WSU Center for Pharmacy Practice Research

College of Pharmacy pursues practice-based research to show impact on community health, expand opportunities for junior faculty

The teaching faculty for the Doctor of Pharmacy program at WSU make up a diverse mix of academic and professional backgrounds. Student pharmacists at WSU learn from a mosaic of brilliant minds, whose backgrounds range from genomic cell biologists and medicinal chemists within pharmaceutical sciences, to practicing clinical pharmacists within pharmacotherapy, to health policy entrepreneurs within health administration. This variety is important to ensure that graduates are practice-ready for the dynamic world of health care.

In order to develop outstanding health care professionals, the competencies and skills that make successful pharmacists in the professional world need to be incorporated into the academic curriculum. To facilitate this “knowledge feedback loop” so success in practice contributes to teaching the next generation of practitioners, academic programs will often hire pharmacists with extensive expertise in patient care and clinical practice to teach in its Doctor of Pharmacy program.

A hurdle often faced for pharmacists new to the academic environment is the transition from patient care, regulatory compliance and financial viability to the faculty charge of teaching, service and research.

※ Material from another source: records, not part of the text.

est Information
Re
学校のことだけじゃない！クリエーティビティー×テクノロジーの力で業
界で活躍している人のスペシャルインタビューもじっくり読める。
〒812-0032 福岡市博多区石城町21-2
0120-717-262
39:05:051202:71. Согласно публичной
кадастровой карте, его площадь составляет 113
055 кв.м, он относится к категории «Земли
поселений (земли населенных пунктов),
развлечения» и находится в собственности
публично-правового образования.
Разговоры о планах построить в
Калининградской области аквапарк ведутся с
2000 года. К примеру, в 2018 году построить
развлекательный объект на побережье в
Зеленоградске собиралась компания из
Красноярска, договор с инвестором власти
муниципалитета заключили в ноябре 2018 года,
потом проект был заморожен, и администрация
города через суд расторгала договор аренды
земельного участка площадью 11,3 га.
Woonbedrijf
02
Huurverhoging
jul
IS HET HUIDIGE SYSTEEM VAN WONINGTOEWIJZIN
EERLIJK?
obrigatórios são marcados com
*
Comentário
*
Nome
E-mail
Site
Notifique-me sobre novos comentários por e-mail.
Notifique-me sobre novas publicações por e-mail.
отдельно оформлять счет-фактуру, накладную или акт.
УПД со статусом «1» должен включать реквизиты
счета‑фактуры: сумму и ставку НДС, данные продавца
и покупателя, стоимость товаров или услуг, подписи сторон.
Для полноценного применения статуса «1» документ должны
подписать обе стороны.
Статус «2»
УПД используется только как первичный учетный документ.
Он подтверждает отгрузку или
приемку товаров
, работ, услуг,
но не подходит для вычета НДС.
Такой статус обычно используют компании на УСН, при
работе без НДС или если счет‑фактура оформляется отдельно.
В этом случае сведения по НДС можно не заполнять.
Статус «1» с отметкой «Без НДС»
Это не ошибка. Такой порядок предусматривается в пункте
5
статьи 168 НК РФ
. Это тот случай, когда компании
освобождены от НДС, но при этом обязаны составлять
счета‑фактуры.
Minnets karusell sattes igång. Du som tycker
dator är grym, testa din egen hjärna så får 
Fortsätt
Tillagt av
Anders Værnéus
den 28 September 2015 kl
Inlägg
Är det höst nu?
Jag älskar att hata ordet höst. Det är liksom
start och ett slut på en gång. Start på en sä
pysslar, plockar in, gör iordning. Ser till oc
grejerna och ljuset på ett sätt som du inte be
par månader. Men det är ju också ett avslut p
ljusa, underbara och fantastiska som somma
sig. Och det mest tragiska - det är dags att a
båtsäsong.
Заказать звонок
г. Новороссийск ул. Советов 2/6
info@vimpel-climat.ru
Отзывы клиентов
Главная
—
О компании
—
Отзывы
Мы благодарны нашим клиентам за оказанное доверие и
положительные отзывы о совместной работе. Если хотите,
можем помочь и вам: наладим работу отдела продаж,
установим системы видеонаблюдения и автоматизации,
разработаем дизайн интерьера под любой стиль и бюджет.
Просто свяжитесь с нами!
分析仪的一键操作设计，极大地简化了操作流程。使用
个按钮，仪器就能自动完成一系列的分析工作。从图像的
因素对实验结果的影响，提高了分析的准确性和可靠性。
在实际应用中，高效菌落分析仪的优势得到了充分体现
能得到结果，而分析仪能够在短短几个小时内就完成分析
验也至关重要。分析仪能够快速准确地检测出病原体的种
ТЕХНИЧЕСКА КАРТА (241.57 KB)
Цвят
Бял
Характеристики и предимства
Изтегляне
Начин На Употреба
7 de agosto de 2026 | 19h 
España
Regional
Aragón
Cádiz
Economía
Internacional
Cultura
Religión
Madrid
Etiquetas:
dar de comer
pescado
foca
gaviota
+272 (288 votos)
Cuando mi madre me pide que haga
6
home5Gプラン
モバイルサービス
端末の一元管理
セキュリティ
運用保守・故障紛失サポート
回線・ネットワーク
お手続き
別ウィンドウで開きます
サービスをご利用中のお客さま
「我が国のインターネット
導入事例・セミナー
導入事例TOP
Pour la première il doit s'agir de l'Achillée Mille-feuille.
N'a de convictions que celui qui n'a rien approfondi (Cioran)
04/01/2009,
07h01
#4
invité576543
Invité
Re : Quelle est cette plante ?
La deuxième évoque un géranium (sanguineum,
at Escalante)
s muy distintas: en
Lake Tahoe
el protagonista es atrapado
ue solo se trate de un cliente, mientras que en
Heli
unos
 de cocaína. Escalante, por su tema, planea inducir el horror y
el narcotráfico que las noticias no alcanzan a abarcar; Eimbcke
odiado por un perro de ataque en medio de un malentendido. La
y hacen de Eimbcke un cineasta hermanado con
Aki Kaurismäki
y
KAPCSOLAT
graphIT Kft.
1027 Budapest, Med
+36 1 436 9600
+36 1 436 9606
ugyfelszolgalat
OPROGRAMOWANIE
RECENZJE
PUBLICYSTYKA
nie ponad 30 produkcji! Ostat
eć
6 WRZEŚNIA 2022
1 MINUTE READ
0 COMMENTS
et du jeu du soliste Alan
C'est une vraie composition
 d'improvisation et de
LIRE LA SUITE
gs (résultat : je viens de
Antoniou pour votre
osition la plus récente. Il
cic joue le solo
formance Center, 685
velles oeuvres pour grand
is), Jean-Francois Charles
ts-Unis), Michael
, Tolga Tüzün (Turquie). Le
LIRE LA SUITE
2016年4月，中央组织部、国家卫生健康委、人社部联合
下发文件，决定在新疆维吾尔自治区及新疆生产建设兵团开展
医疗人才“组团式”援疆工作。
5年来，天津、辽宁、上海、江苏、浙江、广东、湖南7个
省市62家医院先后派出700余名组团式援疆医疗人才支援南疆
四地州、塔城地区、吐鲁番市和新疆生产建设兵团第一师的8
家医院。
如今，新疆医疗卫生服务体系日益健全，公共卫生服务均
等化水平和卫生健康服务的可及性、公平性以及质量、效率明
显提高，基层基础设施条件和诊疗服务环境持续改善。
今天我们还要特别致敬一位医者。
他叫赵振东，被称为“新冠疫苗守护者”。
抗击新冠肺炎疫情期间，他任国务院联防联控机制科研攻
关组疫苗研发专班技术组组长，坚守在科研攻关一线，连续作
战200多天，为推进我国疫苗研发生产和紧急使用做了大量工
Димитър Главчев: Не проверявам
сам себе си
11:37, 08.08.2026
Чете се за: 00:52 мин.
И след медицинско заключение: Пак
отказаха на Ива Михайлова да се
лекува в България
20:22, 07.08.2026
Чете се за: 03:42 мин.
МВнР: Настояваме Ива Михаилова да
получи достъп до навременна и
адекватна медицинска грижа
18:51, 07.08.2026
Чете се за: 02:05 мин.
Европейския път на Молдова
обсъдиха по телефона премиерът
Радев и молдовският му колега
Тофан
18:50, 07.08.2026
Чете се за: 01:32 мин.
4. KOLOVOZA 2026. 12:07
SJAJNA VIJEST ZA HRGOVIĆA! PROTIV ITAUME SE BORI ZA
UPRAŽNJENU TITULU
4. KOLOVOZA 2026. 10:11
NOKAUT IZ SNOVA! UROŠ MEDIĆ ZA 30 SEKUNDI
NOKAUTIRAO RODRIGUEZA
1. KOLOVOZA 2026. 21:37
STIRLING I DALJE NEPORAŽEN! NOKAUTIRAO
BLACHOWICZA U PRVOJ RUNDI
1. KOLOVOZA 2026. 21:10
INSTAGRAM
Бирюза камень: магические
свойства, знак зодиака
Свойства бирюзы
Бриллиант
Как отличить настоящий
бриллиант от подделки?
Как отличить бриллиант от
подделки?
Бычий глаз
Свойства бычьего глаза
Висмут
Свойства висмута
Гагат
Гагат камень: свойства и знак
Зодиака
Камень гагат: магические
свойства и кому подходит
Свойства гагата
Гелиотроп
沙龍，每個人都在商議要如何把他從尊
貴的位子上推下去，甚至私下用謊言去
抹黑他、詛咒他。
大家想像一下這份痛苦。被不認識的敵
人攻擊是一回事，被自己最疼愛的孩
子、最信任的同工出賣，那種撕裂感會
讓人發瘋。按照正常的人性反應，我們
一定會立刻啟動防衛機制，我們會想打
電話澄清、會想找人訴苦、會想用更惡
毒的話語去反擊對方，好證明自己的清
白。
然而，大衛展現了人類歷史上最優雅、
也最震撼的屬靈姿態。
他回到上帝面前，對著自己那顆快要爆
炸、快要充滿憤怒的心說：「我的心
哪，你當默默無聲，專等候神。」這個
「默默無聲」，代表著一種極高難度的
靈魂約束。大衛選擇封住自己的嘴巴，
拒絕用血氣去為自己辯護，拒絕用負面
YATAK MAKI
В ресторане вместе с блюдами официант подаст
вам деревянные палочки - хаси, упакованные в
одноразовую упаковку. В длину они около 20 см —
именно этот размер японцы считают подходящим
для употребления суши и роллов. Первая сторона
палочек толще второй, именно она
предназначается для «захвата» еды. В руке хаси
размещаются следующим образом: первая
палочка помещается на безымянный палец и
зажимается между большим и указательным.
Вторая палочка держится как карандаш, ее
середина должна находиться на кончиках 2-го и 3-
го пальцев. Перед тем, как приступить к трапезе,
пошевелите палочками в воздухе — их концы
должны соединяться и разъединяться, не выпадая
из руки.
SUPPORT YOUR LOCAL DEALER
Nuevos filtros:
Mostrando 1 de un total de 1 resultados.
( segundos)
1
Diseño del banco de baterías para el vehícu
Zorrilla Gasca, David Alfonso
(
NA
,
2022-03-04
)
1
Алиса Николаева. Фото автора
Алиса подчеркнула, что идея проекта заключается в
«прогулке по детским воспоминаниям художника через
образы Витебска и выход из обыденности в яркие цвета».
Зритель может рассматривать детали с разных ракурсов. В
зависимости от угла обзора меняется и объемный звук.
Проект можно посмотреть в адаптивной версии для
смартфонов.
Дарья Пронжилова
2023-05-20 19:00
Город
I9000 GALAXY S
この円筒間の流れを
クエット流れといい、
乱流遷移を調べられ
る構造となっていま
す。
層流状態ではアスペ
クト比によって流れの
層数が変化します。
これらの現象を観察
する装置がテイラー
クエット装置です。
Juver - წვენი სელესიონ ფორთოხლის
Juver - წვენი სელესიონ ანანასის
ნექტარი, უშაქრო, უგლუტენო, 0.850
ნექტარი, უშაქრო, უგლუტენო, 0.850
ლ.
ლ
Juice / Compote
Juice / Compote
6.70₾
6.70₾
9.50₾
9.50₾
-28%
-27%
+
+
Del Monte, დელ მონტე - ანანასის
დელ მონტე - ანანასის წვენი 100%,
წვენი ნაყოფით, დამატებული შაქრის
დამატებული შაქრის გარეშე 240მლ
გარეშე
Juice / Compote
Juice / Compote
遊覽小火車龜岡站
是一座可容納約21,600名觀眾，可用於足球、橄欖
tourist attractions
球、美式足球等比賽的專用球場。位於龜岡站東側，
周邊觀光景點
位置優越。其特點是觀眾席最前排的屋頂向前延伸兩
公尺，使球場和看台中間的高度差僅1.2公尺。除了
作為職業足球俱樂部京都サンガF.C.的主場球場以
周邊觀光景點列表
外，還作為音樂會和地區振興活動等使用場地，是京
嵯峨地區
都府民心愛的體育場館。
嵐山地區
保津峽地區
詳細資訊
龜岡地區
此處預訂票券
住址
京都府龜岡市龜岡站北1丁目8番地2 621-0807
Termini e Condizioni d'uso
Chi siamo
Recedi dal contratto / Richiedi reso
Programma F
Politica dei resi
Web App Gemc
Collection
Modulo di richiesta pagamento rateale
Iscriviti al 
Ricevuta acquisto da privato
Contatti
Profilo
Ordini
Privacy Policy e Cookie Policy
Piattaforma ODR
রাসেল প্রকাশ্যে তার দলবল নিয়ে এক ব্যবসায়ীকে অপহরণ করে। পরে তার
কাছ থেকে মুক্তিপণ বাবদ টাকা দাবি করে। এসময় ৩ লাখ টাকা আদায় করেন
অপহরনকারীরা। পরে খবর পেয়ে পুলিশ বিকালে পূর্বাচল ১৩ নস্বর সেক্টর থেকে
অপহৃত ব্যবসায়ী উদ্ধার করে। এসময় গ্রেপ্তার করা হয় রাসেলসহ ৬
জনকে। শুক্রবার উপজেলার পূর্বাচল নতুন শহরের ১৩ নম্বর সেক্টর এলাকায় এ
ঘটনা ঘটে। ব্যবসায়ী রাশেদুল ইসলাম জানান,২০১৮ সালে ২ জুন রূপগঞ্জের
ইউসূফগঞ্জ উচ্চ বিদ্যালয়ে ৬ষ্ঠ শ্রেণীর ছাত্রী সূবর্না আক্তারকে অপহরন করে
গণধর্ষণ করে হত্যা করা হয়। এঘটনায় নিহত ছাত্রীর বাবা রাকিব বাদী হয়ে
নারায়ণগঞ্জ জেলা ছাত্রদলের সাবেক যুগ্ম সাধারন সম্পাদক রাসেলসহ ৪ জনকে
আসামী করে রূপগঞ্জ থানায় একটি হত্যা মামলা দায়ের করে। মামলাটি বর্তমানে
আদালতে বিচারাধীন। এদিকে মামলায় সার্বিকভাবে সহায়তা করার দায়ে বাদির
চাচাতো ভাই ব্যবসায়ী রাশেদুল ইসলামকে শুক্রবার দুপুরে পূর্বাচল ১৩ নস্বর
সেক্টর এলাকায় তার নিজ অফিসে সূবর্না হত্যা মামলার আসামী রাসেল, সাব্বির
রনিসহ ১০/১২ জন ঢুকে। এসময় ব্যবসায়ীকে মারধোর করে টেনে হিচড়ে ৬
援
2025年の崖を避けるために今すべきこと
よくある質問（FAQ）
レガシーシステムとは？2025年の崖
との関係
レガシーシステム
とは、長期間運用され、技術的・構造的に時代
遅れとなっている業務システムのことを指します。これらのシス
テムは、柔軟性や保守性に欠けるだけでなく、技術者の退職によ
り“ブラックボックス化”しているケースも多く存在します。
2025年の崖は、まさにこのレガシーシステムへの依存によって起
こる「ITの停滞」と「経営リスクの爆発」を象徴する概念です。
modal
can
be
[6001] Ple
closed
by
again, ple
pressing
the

This is why the WSU College of Pharmacy has formed a new center that will connect faculty at the College of Pharmacy in Yakima and Spokane to research resources, aimed at increasing the amount of high-quality pharmacy practice research conducted in our community.

This objective directly relates to the university’s Grand Challenges initiative, specifically addressing sustaining health and the challenges of chronic health problems and health care costs. The research this new center seeks to promote will directly impact the translation of new and innovative health care practices to the broader health system by providing the evidence needed to successfully advocate for and justify change.

Additional objectives for the center include creating new opportunities for collaborative research across WSU units focused on the specific issue of pharmacy practice, and providing resources for qualitative research related to this important topic.

College of Pharmacy Dean Gary Pollack announced the creation of the Center for Pharmacy Practice Research on November 1, and also the appointment of Dr. Kimberly McKeirnan as director of the center.

“The activities envisioned for the center are of obvious relevance to our professional degree program and the students it serves, as well to a broad segment of faculty on WSU’s Health Sciences campus. I anticipate that this will be viewed as a significant resource for our academic community and selected partners in the years to come,”

Pollack said.

McKeirnan used her experience as a National Association of Chain Drug Stores Faculty Scholar to develop a foundational plan for the center. She now has her sights set on building a place to mentor excellence in methodology and share best practices surrounding research in the clinical pharmacy setting.

“Our faculty already excel at research, so my goal is to provide resources and opportunities to make things easier to foster connection and collaboration between our departments,”

she said.

The center is similar to initiatives the college has already rolled out in Spokane and Yakima to help successful pharmacy professionals transition into, and be successful within, health education. In fact, one of the charges of the center is to collaborate with the college’s Center for Teaching and Learning Excellence to conduct research related to teaching and learning.

“Our faculty are doing such great things in their classrooms. In collaboration with the new center, my hope is to turn those classroom innovations into scholarship opportunities for our faculty,”

said Connie Remsberg, the college’s director for teaching and learning excellence.

An additional program started earlier this year to increase the amount of interprofessional and team-based activities used in the classroom, and to ultimately improve health care delivery through teaching team-based care, is called Success with Interprofessional Practice and Education, or “SWIPE”.

McKeirnan also plans to leverage the Office of Research within the College of Pharmacy, directed by Associate Dean Andrea Lazarus. The pharmacy research office provides grant submission support, assistance navigating the IRB process, and provides training on research tools like Red Cap. The bulk of these resources focus on translating basic science discoveries into new treatment approaches.

“There are a lot of resources available to our faculty, but people don’t necessary know where to go. Andrea can play a big role in that connection,”

McKeirnan said.

According to McKeirnan, the new center will promote research that focuses on the qualitative side, connecting the “why” behind patient and pharmacist perspectives that allow a deeper understanding beyond just the numbers. These elements are often key influencers behind whether or not a new treatment catches on, or how successful an innovative process can be within a broader health system.

McKeirnan anticipates initial resources offered in early 2018 to include knowledge-sharing events like brown bags to connect faculty so they can collaborate and teach each other, and providing research methodology tools and templates.

Washington State University has identified faculty development, excellence in teaching, and the delivery of a transformative student experience as keys to the success of its strategic initiative called the Drive to 25, an effort to grow WSU’s reputation as a top 25 public research university. The WSU Center for Pharmacy Practice Research supports both this institutional strategic plan and the College of Pharmacy mission by providing an additional avenue for demonstrating how the ground-breaking and transformational research happening at WSU can have a real-world impact at the community pharmacy level.